In my previous post I noted the rise of a superstar natural history prof, in England. Here in the U.S. the National Humanities Medal was awarded to nine people and one institution — one of the people is a Nobel Prize winner — and the news sank like a small, round stone in a small pond, without making much of a ripple.

If we can’t name some of the stars among historians and others in the humanities, are we doing our jobs? Are our newspapers and broadcasters doing their jobs if we don’t get this news?

Did President Bush honor a denier of the Armenian genocide? Our future relations with Islamic nations and peoples may depend on the answer. I don’t know. Do you?

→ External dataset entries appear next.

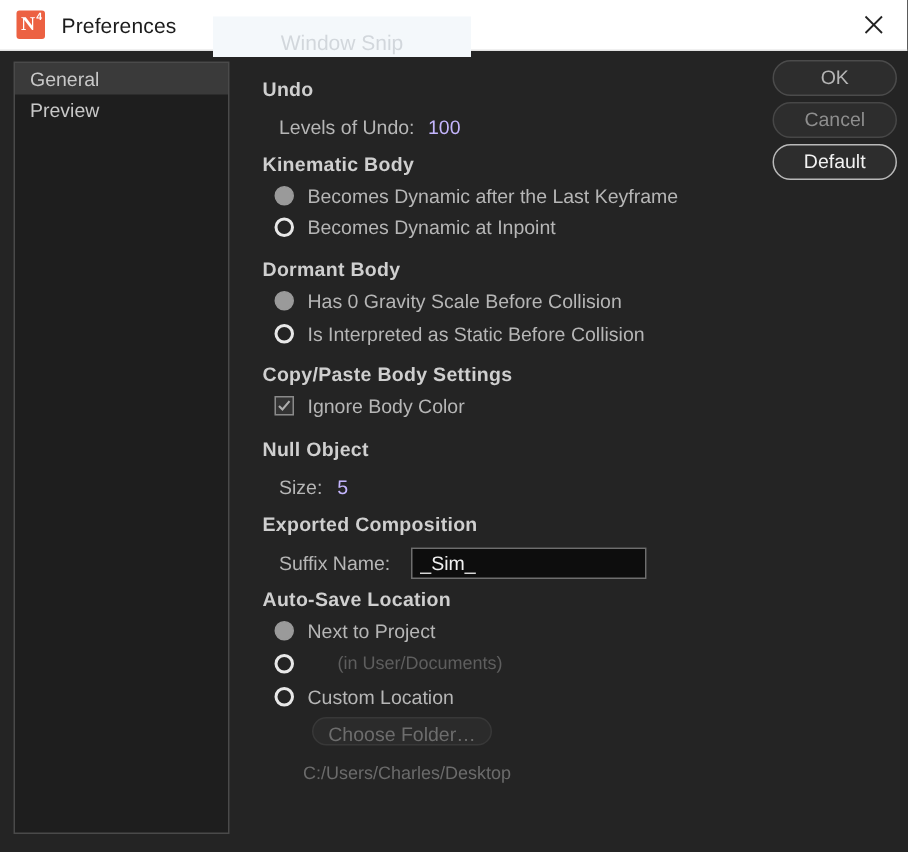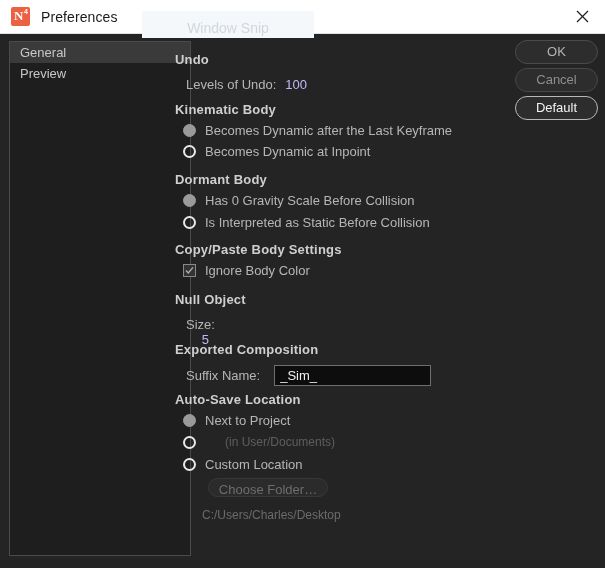--- a/index.html
+++ b/index.html
@@ -98,21 +98,21 @@
     position: absolute;
     left: 0; top: 34px;
     width: 605px; height: 534px;
     background: #242424;
   }
 
   
   .sidebar {
     position: absolute;
     left: 9px; top: 7px;
-    width: 182px; height: 515px;
+    width: 144px; height: 515px;
     background: #1e1e1e;
     border: 1px solid #4a4a4a;
     box-sizing: border-box;
     overflow: hidden;
   }
   .side-item {
     height: 21px;
     line-height: 21px;
     padding-left: 10px;
     font-size: 13px;
@@ -331,21 +331,21 @@
     <div class="radio-row" style="position:absolute;left:8px;top:229px;">
       <span class="check">
         <svg width="9" height="9" viewBox="0 0 9 9">
           <polyline points="1,4.6 3.3,7 8,1.4" fill="none" stroke="#adadad" stroke-width="1.4"></polyline>
         </svg>
       </span>
       <span class="radio-label">Ignore Body Color</span>
     </div>
 
     <div class="sec-title" style="position:absolute;left:0;top:258px;">Null Object</div>
-    <div class="row" style="position:absolute;left:11px;top:283px;flex-direction:column;">
+    <div class="row" style="position:absolute;left:11px;top:283px;">
       <span class="lbl">Size:</span>
       <span class="val-blue" style="margin-left:10px;">5</span>
     </div>
 
     <div class="sec-title" style="position:absolute;left:0;top:308px;">Exported Composition</div>
     <div class="row" style="position:absolute;left:11px;top:331px;">
       <span class="lbl">Suffix Name:</span>
       <input class="tfield" type="text" style="margin-left: 14px;" value="_Sim_">
     </div>
 

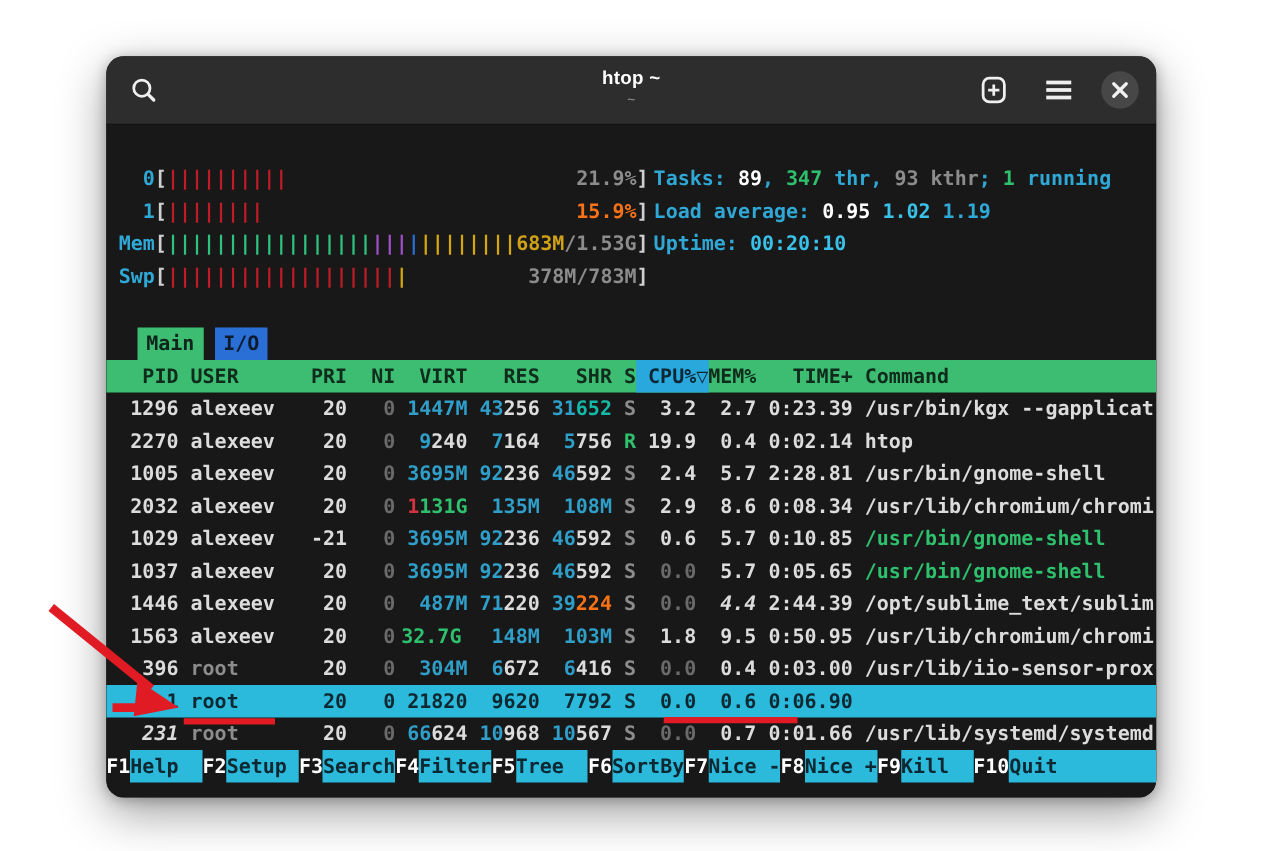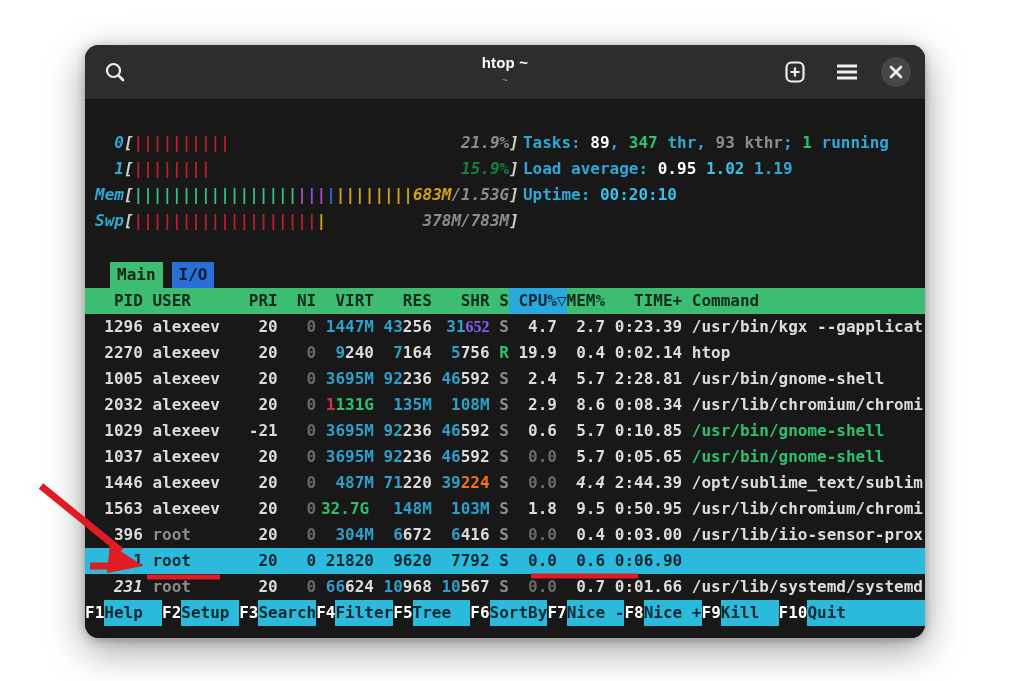--- a/index.html
+++ b/index.html
@@ -23,21 +23,21 @@
   .tb-right { margin-left:auto; display:flex; align-items:center; gap:16px; margin-right:14px; }
   .close-btn { width:30px; height:30px; border-radius:50%; background:#474747; display:flex; align-items:center; justify-content:center; cursor:pointer; }
 
   .term {
     position:relative; height:538px; background:#181818;
     font-family:"DejaVu Sans Mono", monospace; font-size:16px; font-weight:700; line-height:26px;
     color:#dcdcdc;
   }
   .term-pad { padding:30px 0 0 10px; }
   .meters-stats { display:flex; }
-  .mline { white-space:pre;font-style:italic; }
+  .mline { white-space:pre; }
   .mlabel { display:inline-block; width:3ch; text-align:right; color:#2fa8d6; }
   .brk { color:#cfcfcf; }
   .interior { white-space:pre; }
   .stats { margin-left:4px; }
   .stat-line { white-space:pre; }
 
   .spacer { height:28px; }
   .tabs { height:26px; display:flex; padding-left:15px; gap:9px; }
   .tab { padding:0 7px; color:#0f241a; cursor:pointer; }
   .tab.active { background:#3dbd72; }
@@ -101,21 +101,21 @@
         </svg>
       </div>
     </div>
   </div>
 
   <div class="term">
     <div class="term-pad">
       <div class="meters-stats">
         <div class="meters" id="meters">
             <div class="mline"><span class="mlabel">0</span><span class="brk">[</span><span class="interior"><span style="color: rgb(192, 28, 40);">||||||||||</span><span>                        </span><span style="color: rgb(140, 140, 140);">21.9%</span></span><span class="brk">]</span></div>
-            <div class="mline"><span class="mlabel">1</span><span class="brk">[</span><span class="interior"><span style="color: rgb(192, 28, 40);">||||||||</span><span>                          </span><span style="color: #15803d;">15.9%</span></span><span class="brk">]</span></div>
+            <div class="mline"><span class="mlabel">1</span><span class="brk">[</span><span class="interior"><span style="color: rgb(192, 28, 40);">||||||||</span><span>                          </span><span style="color: #f97316;">15.9%</span></span><span class="brk">]</span></div>
             <div class="mline"><span class="mlabel">Mem</span><span class="brk">[</span><span class="interior"><span style="color: rgb(46, 194, 126);">|||||||||||||||||</span><span style="color: rgb(160, 79, 201);">|||</span><span style="color: rgb(42, 111, 214);">|</span><span style="color: rgb(213, 167, 14);">||||||||</span><span></span><span style="color: rgb(208, 160, 22);">683M</span><span style="color: rgb(140, 140, 140);">/1.53G</span></span><span class="brk">]</span></div>
             <div class="mline"><span class="mlabel">Swp</span><span class="brk">[</span><span class="interior"><span style="color: rgb(192, 28, 40);">|||||||||||||||||||</span><span style="color: rgb(213, 167, 14);">|</span><span>          </span><span style="color: rgb(140, 140, 140);">378M/783M</span></span><span class="brk">]</span></div>
           </div>
         <div class="stats" id="stats">
             <div class="stat-line"><span style="color: rgb(47, 168, 214);">Tasks: </span><span style="color: rgb(255, 255, 255);">89</span><span style="color: rgb(47, 168, 214);">, </span><span style="color: rgb(46, 192, 109);">347</span><span style="color: rgb(47, 168, 214);"> thr</span><span style="color: rgb(47, 168, 214);">, </span><span style="color: rgb(140, 140, 140);">93 kthr</span><span style="color: rgb(47, 168, 214);">; </span><span style="color: rgb(46, 192, 109);">1</span><span style="color: rgb(47, 168, 214);"> running</span></div>
             <div class="stat-line"><span style="color: rgb(47, 168, 214);">Load average: </span><span style="color: rgb(255, 255, 255);">0.95 </span><span style="color: rgb(58, 193, 234);">1.02 </span><span style="color: rgb(47, 168, 214);">1.19</span></div>
             <div class="stat-line"><span style="color: rgb(47, 168, 214);">Uptime: </span><span style="color: rgb(58, 193, 234);">00:20:10</span></div>
           </div>
       </div>
       <div class="spacer"></div>
@@ -144,24 +144,24 @@
       </div>
     <div class="rows" id="rows">
         <div class="prow">
           <span class="cell r" style="width: 6ch;"><span style="color: rgb(220, 220, 220);">1296</span></span>
           <span class="cell" style="width: 1ch;"> </span>
           <span class="cell" style="width: 10ch;"><span style="color: rgb(220, 220, 220);">alexeev</span></span>
           <span class="cell r" style="width: 3ch;"><span style="color: rgb(220, 220, 220);">20</span></span>
           <span class="cell r" style="width: 4ch;"><span style="color: rgb(106, 106, 106);">0</span></span>
           <span class="cell r" style="width: 6ch;"><span style="color: rgb(47, 159, 201);">1447M</span></span>
           <span class="cell r" style="width: 6ch;"><span style="color: rgb(47, 159, 201);">43</span><span style="color: rgb(220, 220, 220);">256</span></span>
-          <span class="cell r" style="width: 6ch;"><span style="color: rgb(47, 159, 201);">31</span><span style="color: #8b5cf6; font-family: Liberation Serif, serif;">652</span></span>
-          <span class="cell" style="width: 1ch;"> </span>
-          <span class="cell" style="width: 1ch;"><span style="color: rgb(140, 140, 140);">S</span></span>
-          <span class="cell r" style="width: 5ch;"><span style="color: rgb(220, 220, 220);">4.7</span></span>
+          <span class="cell r" style="width: 6ch;"><span style="color: rgb(47, 159, 201);">31</span><span style="color: #14b8a6;">652</span></span>
+          <span class="cell" style="width: 1ch;"> </span>
+          <span class="cell" style="width: 1ch;"><span style="color: rgb(140, 140, 140);">S</span></span>
+          <span class="cell r" style="width: 5ch;"><span style="color: rgb(220, 220, 220);">3.2</span></span>
           <span class="cell" style="width: 1ch;"> </span>
           <span class="cell r" style="width: 4ch;"><span style="color: rgb(220, 220, 220);">2.7</span></span>
           <span class="cell r" style="width: 8ch;"><span style="color: rgb(220, 220, 220);">0:23.39</span></span>
           <span class="cell" style="width: 1ch;"> </span>
           <span class="cell cmd"><span style="color: rgb(220, 220, 220);">/usr/bin/kgx --gapplicat</span></span>
         </div>
         <div class="prow">
           <span class="cell r" style="width: 6ch;"><span style="color: rgb(220, 220, 220);">2270</span></span>
           <span class="cell" style="width: 1ch;"> </span>
           <span class="cell" style="width: 10ch;"><span style="color: rgb(220, 220, 220);">alexeev</span></span>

Here is Lewis’ biography from the awards press release:

Bernard Lewis is considered by many to be the greatest living historian of the Muslim world. He has pursued his primary interest, the history of the Ottoman Empire, producing groundbreaking works including The Emergence of Modern Turkey, The Political Language of Islam, The Muslim Discovery of Europe, The Jews of Islam, and Islam and the West. His most recent publication is From Babel to Dragomans: Interpreting the Middle East. Other titles by Lewis: The Crisis of Islam: Holy War & Unholy Terror; What Went Wrong: The Clash Between Islam and Modernity in the Middle East; Western Impact and the Middle Eastern Response; A Middle East Mosaic: Fragments of Life, Letters and History; The Multiple Identities of the Middle East; and The Middle East: A Brief History of the Last 2,000 Years. Born in London, England, in 1916, Lewis became attracted to languages and history at an early age. Lewis’s interest in history was stirred thanks to his bar mitzvah ceremony, during which he received as a gift a book on Jewish history. He graduated in 1936 from the then School of Oriental Studies (SOAS, now School of Oriental and African Studies) at the University of London with a B.A. in history with special reference to the Near and Middle East, and obtaining his Ph.D. three years later, also from SOAS, specializing in the history of Islam. During the Second World War, Lewis served in the British Army in the Royal Armoured Corps and Intelligence Corps in 1940-41, and was then attached to a department of the Foreign Office. After the war he returned to SOAS, and in 1949 he was appointed to the new chair in Near and Middle Eastern history at the age of 33. In 1974 Lewis accepted a joint position at Princeton University and the Institute for Advanced Study, marking the beginning of the most prolific period in his research career. In addition, it was in the United States that Lewis became a public intellectual. After his retirement from Princeton in 1986 as the Cleveland E. Dodge Professor of Near Eastern Studies, Lewis held many visiting appointments. Lewis has been a naturalized citizen of the United States since 1982.